TASKS TO CARRY OUT:
a) In the personal blog posts below, what did the writer read last night?
b) Pick up the personal blog posts below right after the sentence about Jimmy Stewart, and write the next part.

DOCUMENT SEGMENT:
____
We’re Only Human

“What passes for hip cynical transcendence of sentiment is really some kind of fear of being really human, since to be really human … is probably to be unavoidably sentimental and naïve and goo-prone and generally pathetic.”

— David Foster Wallace, Infinite Jest

Not only does this quote remind me of my great failure this summer to actually complete Wallace’s uber-novel, it also reflects my state of mind this week, not a state of mind that makes me feel anything close to inner peace, to put it mildly: I’m hoping to cure myself, at least momentarily, with a weekend of sleep, generous sips of whiskey, and mindless dvd viewing of Weeds or The Tudors (or whatever Netflix deigns to send me with their damned “very long wait” fatalism) in between bouts of grading.

h/t

A Sunday Meditation on Faith and Fiction

Yes, I should be grading (30something more research papers to go) or Christmas shopping or cleaning, but a girl needs a break, so I drank a little vino and read my new New Yorker last night while in the background Jimmy Stewart did his thing on that movie, you know the one.
____
DATA EXCERPT:
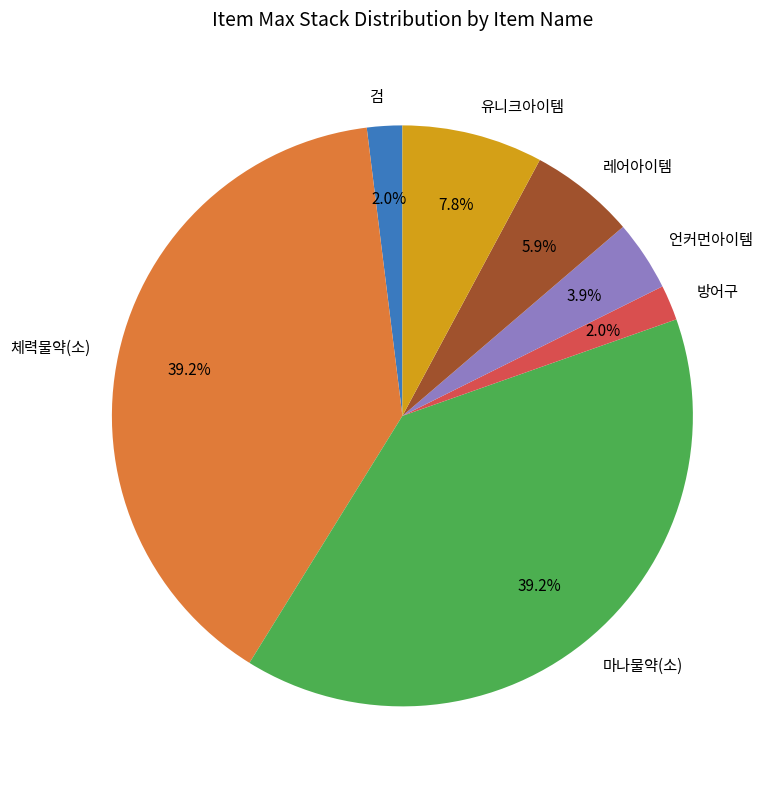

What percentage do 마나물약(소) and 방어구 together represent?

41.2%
____
ANSWERS FOR THE EXERCISE:
a) A new issue of The New Yorker.

b)
I skimmed most of the issue, though I read about Roman Polanski and the rape he got away with for 30 years, which got me thinking about being 13 again, which reminded me of the grad student I’m working with who is writing about teen chick lit focused on teen girls who are psychologically or physically damaged in some way (books with titles such as Cut, as well as that old standby, Go Ask Alice).

So it wasn’t exactly a “light” and “leisurely” night of goofing off.

Then I read this story. This story may be the antidote to my failed attempt at Infinite Jest this summer. David Foster Wallace’s “All That” is in this week’s New Yorker.  A seminary student tells the story of a toy his parents gave him when he was 5 years old, or so, a story that reflects his first recognition of his own religious faith or “impulse” as he calls it. 

Having very shaky, if nonexistent, faith myself, I’m surprisingly a sucker for literary stories that depict characters who struggle with such feelings.  I adore A Prayer for Owen Meany,  the latter stories of Raymond Carver, most of Flannery O’Connor’s stories. I’ve read everything Mary Gordon has written since I was a teenager, and then the same with Mary McCarthy and Alice McDermott. And no, I don’t just read Catholics and ex-Catholics: Anne Lamott (her essays, not her fiction) and Marilynne Robinson are my Presbyterian writers.  And don’t forget the Jews: when I was growing up on Long Island I read Chaim Potok’s novels (anyone remember The Chosen?), of course Anne Frank, and later Philip Roth, Rebecca Goldstein, and much later, Dara Horn and Allegra Goodman.

There’s more, but you get the picture.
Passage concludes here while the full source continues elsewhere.